Scientist helped discover transfer RNA, a crucial molecule in the synthesis of proteins in the cell.


David "Jake" Jaquith, 58

EPA scientist whose work was instrumental in banning the nation's most widely used termite pesticide.


Eugene van Tamelen, 84

Stanford chemist who was a pioneer in determining the structure of complex natural molecules and then synthesizing them.


PYHSICSISTS AND MATHEMATICIANS

Aage Bohr, 87

Danish physicist and Nobel Prize winner whose father, Niels, also won a Nobel Prize


Dwight R. "Rocky" Crandell, 86

U.S. Geological Survey volcanologist who predicted Mt. St.
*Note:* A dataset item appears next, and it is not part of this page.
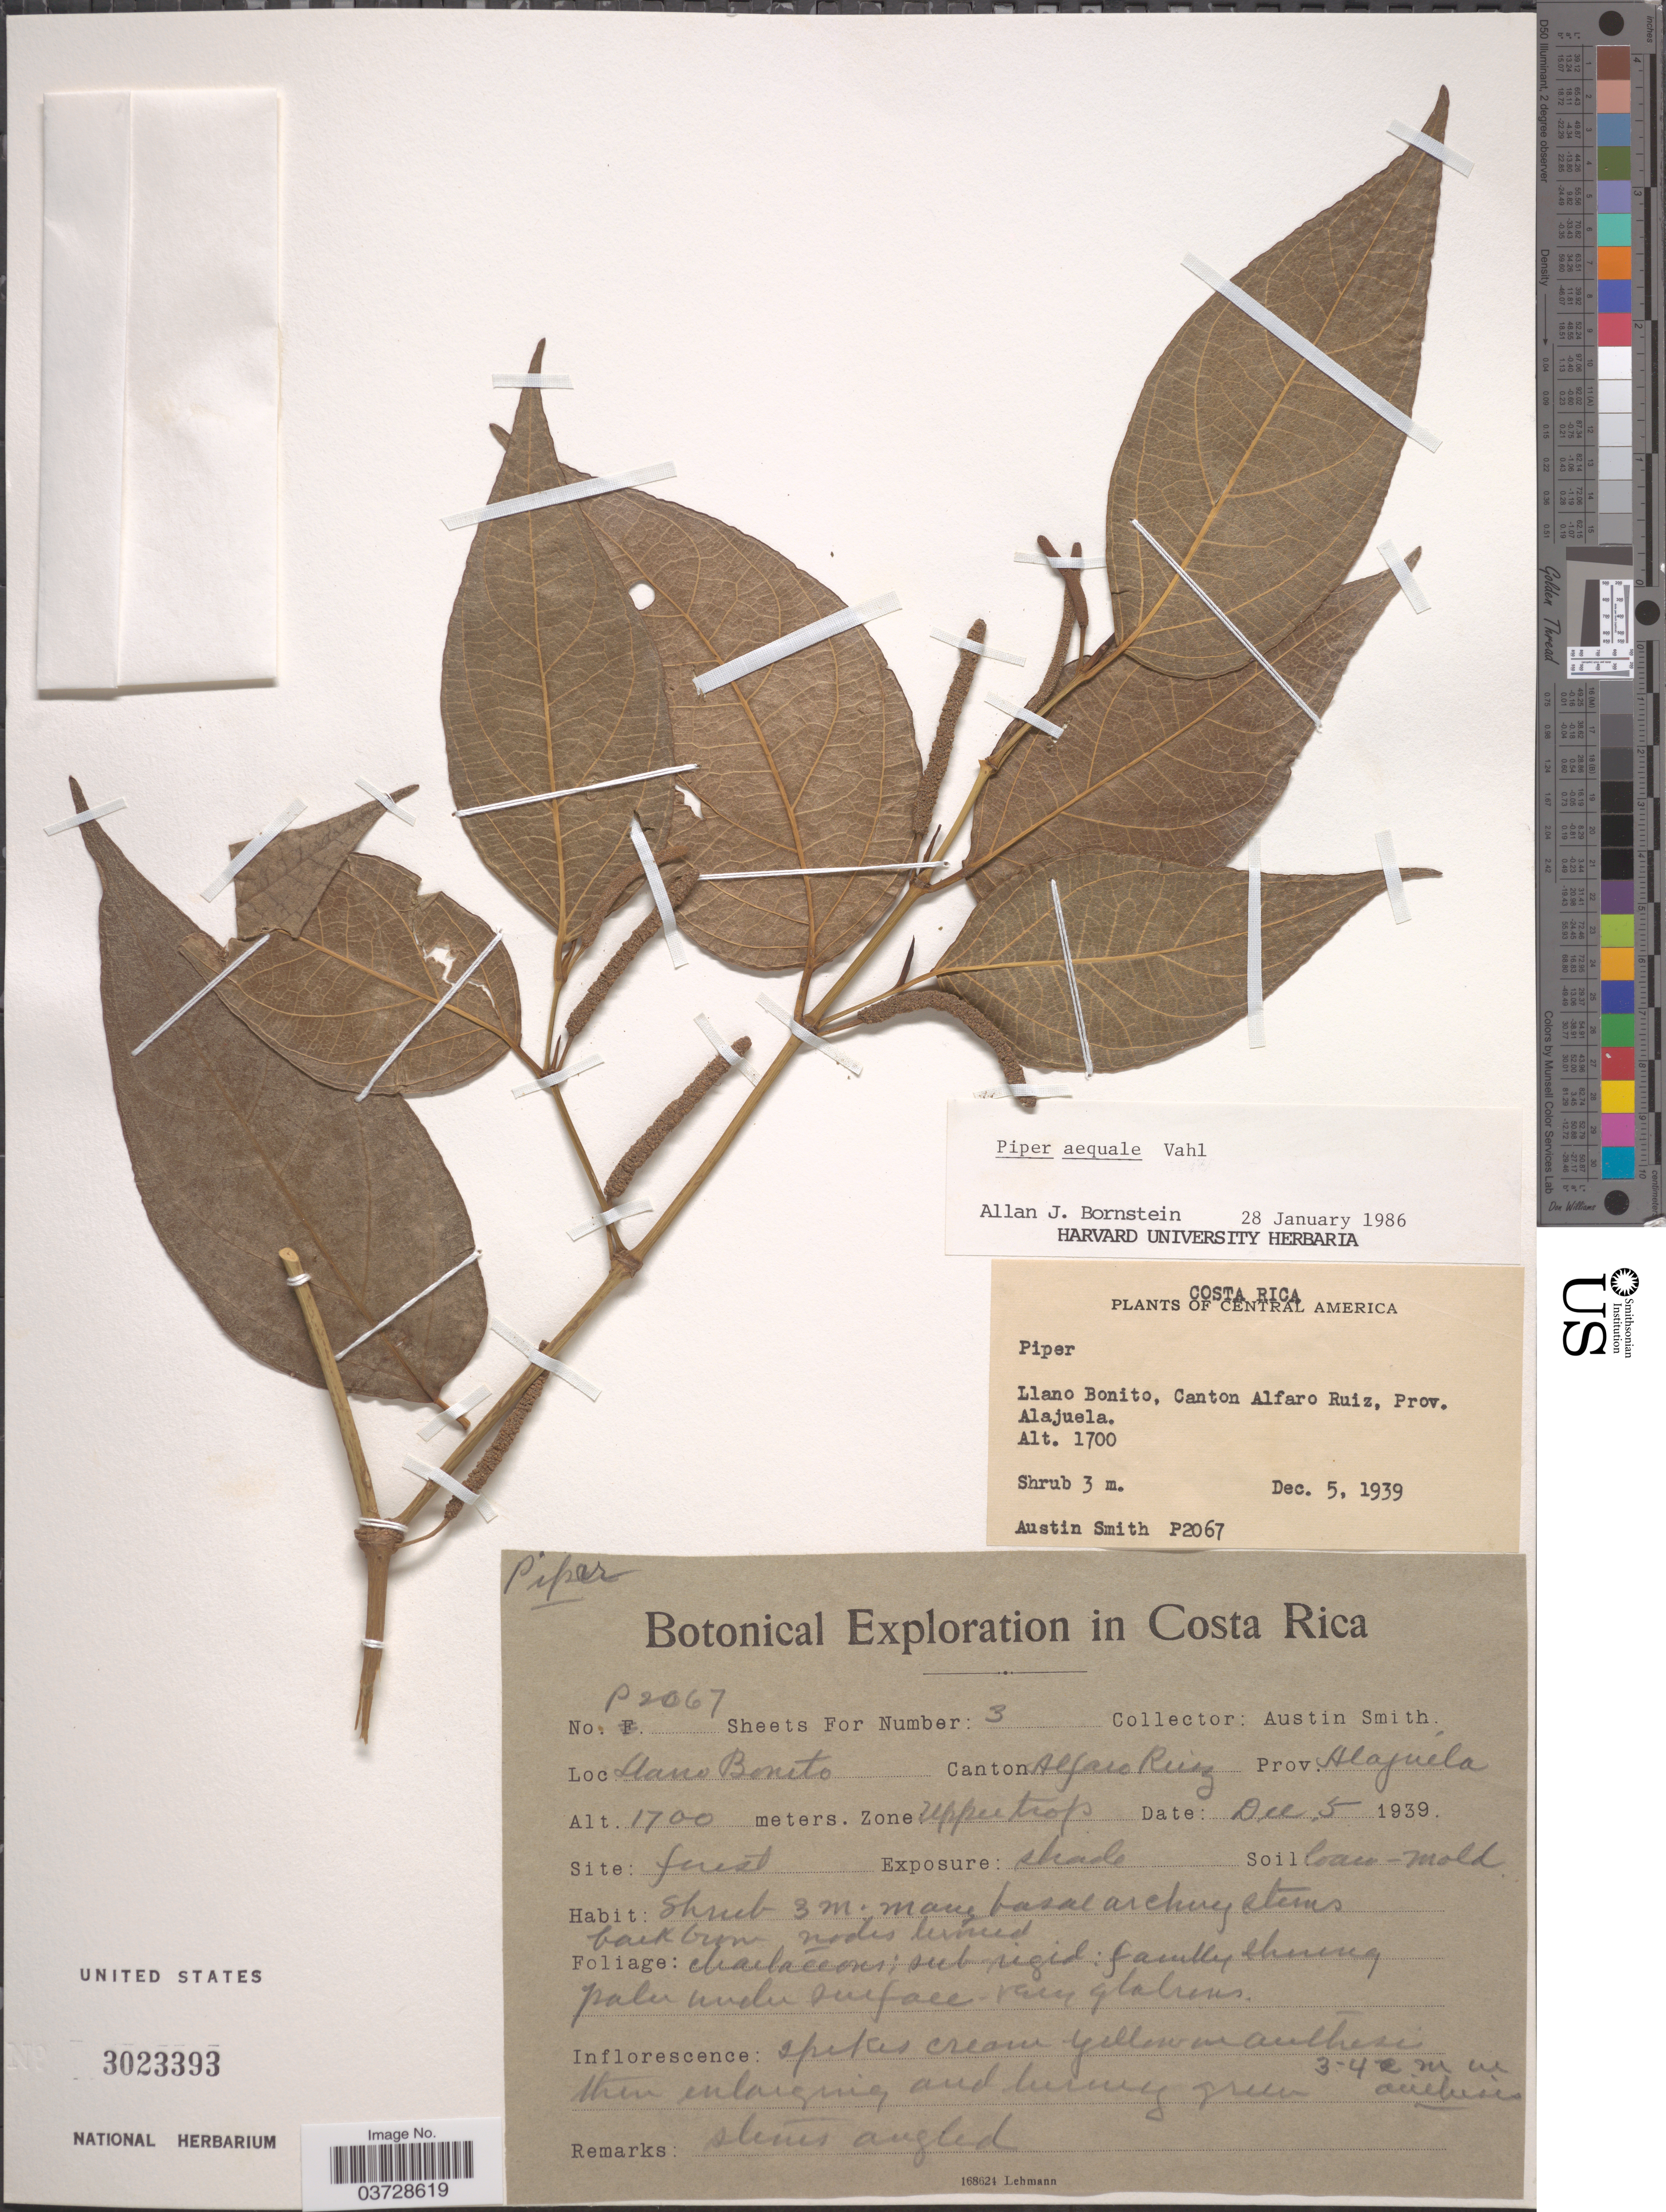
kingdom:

Helens eruption.


Albert V. Crewe, 82

Physics professor who captured the first image of a single atom and later obtained the first images of atoms in motion.


Gerald H.F. Gardner, 83

A geophysicist and mathematician whose statistical research and expert testimony led to the U.S. Supreme Court decision that eliminated sex bias in newspaper want ads.


Israel Gelfand, 96

Russian mathematician laid the foundation for the imaging abilities of MRI and CT scanners.


Samuel M. Genensky, 81

Rand Corp. mathematician and inventor whose near-blindness led him to help others with limited sight.


Vitaly Ginzburg, 93

Nobel Prize-winning Russian physicist and one of the fathers of the Soviet hydrogen bomb.


Rajeev Motwani, 47

Computer scientist and Stanford University professor who developed new ways to search enormous databases and mentored the founders of Google.


Louis Rosen, 91

Los Alamos National Laboratory scientist who worked on the Manhattan Project and later created an influential neutron center at the facility.


George G. Shor Jr., 86

Scripps geophysicist whose study of the ocean floor helped lay the foundation for the theory of tectonic plates and continental drift.


Victor Vacquier Sr., 101

Geophysicist who developed key instruments for mapping the Earth's magnetic fields.


Herbert York, 87

Physicist in the development of the atomic bomb who later became an arms-control advocate and founding chancellor of UC San Diego.


SOCIAL SCIENTISTS

Harry Hurt, 81

USC professor of safety science and one of the world's foremost authorities on motorcycle crashes and their causes.


Stanley Lebergott, 91

American economist


Claude Levi-Strauss, 100

French philosopher widely considered the father of modern anthropology.


Maurizio Montalbini, 56

Italian sociologist lived in caves to study isolation.


Lee N. Robins, 87

Pioneer in the field of psychiatric epidemiology, which looks at the roots of abnormal behavior.


Mark Rosenzweig, 86

UC Berkeley psychologist was pioneer in research on the brain


Paul Samuelson, 94

First American to win a Nobel prize in economics


SPACE AND ENGINEERING

Robert B. Choate, 84

Engineer-turned-consumer advocate whose campaign against sugary cereals led manufacturers to disclose and improve the nutritional value of their products.


Jack Cover, 88

Aerospace scientist invented Taser stun gun.


Konrad Dannenberg, 96

German rocket scientist helped design the Saturn V and V-2 rockets.


Konstantin Feoktistov, 83

Spacecraft designer and cosmonaut.


Eilene M. Galloway, 102

Library of Congress expert on space law and policy who helped shape legislation creating NASA.


Paul Haney, 80

"Voice" of manned space flight for NASA's Gemini and Apollo programs.


Hans W. Liepmann, 94

Longtime Caltech physics professor and researcher who specialized in aerodynamics and fluid mechanics.


Frank J. Low, 75

Scientist developed sensors for infrared astronomy.


Brian Mason, 92

Smithsonian geochemist was the first to discover that a rock found in Antarctica came from the moon.


John F. Mitchell, 81

Helped engineer the technology that paved the way for the world's first cellular phone during a 45-year career at Motorola, where he was president from 1980 to 1995.


Venetia Phair, 90

As a girl she suggested Pluto as planet's name.


Francis Rogallo, 97

Aeronautical engineer considered the father of modern hang gliding for inventing a flexible wing in 1948.


Richard Whitcomb, 88

Aeronautical innovations help airplanes fly farther and faster using less fuel.


Qian Xuesen, 98

Rocket scientist helped establish JPL at Caltech but was deported on suspicion of being a Communist.